> [TASK TO COMPLETE]
Every line below that holds the string "right" should be copied out.

(Keypoint text descriptions)
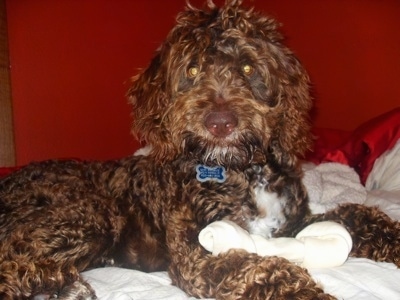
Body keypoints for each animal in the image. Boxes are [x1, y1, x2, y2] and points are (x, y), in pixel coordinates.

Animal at [0, 0, 400, 298]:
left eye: (248, 67)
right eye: (191, 71)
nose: (220, 123)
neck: (243, 171)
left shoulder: (294, 224)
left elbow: (358, 216)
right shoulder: (198, 254)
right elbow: (263, 269)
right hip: (86, 215)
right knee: (12, 265)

> [RESPONSE BELOW]
right eye: (191, 71)
right shoulder: (198, 254)
right elbow: (263, 269)
right hip: (86, 215)
right knee: (12, 265)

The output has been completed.